Hello Nature: How to Draw, Paint, Cook, And Find Your Way

By William Wegman (DelMonico, $34.95  ages 12 & up)

OK, William Wegman’s Hello Nature is not a kids’ book really. But there are ways to consider it one. It has a section called, “A Map of Your Room,” in which the author coaches kids to draw whatever they see  from an overview, as though looking down from a hole in the ceiling.

 So he does address kids and a lot of the book, which is a combination of diary, drawings, other people’s observations and the author’s reflections on his childhood, is about Wegman’s interest in nature and how he came to be an artist. The book contains many paintings that incorporate postcards of nature and old scenes from his own childhood combined into much larger works.

He has lots of Weimeraner photos, both in nature and made up as humans, which are the photos that made him famous.
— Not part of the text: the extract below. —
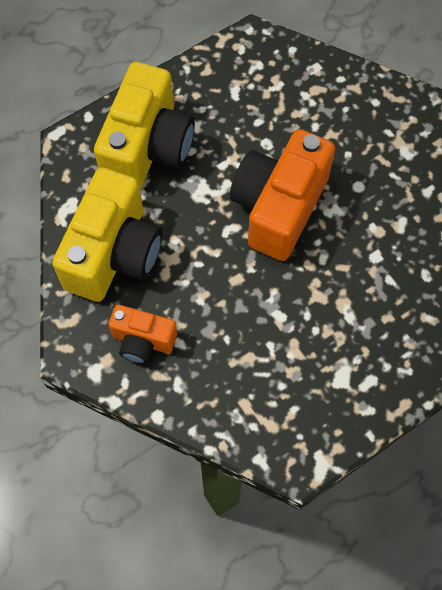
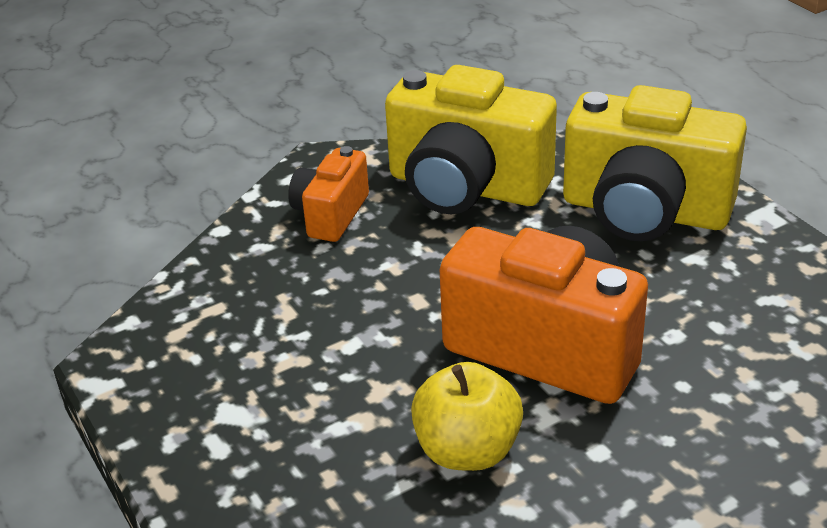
camera: 95 degrees right, 30 degrees down
(363, 248) = (467, 450): none -> yellow apple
He even has a Weimeraner head on a drawn moose, but this gets back to his just being a kid at heart, which is the best justification for reading the book in the first place, and letting kids read it, too.

Big Book of What: 801 Facts Kids Want to Know

(Time for Kids, $19.95, ages 8-12)

To be more precise, this is a book of facts kids didn’t know they wanted to know, but are pretty cool once they know them.
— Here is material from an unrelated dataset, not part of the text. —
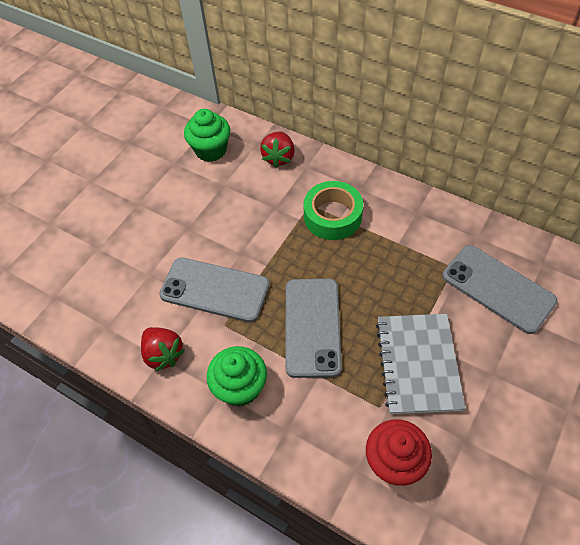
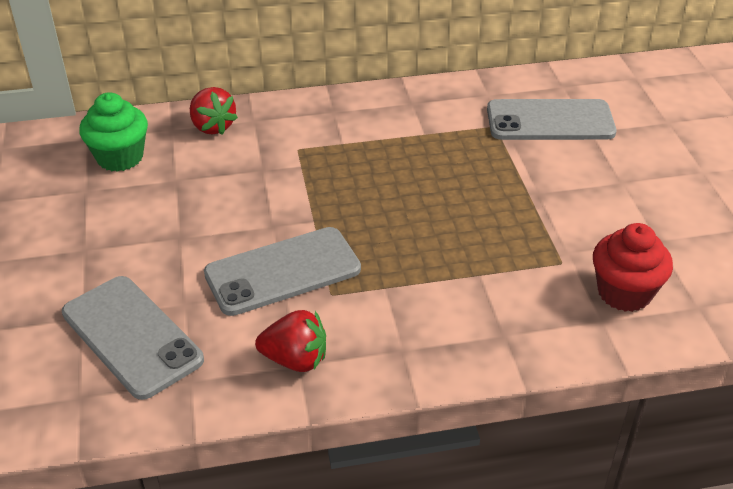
camera: 45 degrees left, 15 degrees down
(240, 387) = (415, 333): green cupcake -> none
(312, 327) = (425, 241): grey phone -> grey phone (132, 336)
(332, 216) = (333, 145): green tape -> none
(418, 364) = (554, 211): grey notebook -> none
These facts will not win them any academic kudos or help boys impress the girls when they get older. But they do reflect the wide and wondrous world we live in, from the herring who communicate with each other by farting to what was the jazz age and the Harlem Renaissance.

This is not a reference book because the facts are so random, but the illustrations are dramatic, often garish. It painlessly increases knowledge and is consistently more reliable than facts found online.

I, Galileo

By Bonnie Christensen, (Knopf, $17.99, ages 8-12)

In I Galileo, author and illustrator Bonnie Christensen focuses on Galileo’s invention and use of telescopes and microscopes to enlarge the worlds that were far away (the planets and moon) and too small to see otherwise (flies crawling upside down on a glass).

Only at the end of the book are other Galileo inventions mentioned, including pumps and irrigation systems, thermometer, pendulum clock and compass — things that showed a power of deduction as well as observation.

It was the observation that got Galileo in trouble with the church in Rome, so as a made-up autobiography, the book does convey the trials of his life in pretty drawings and informative charts and words, though with only a glimmer of why Einstein called him “the father of modern science.”

Frank Lipsius is a contributing writer to MetroKids.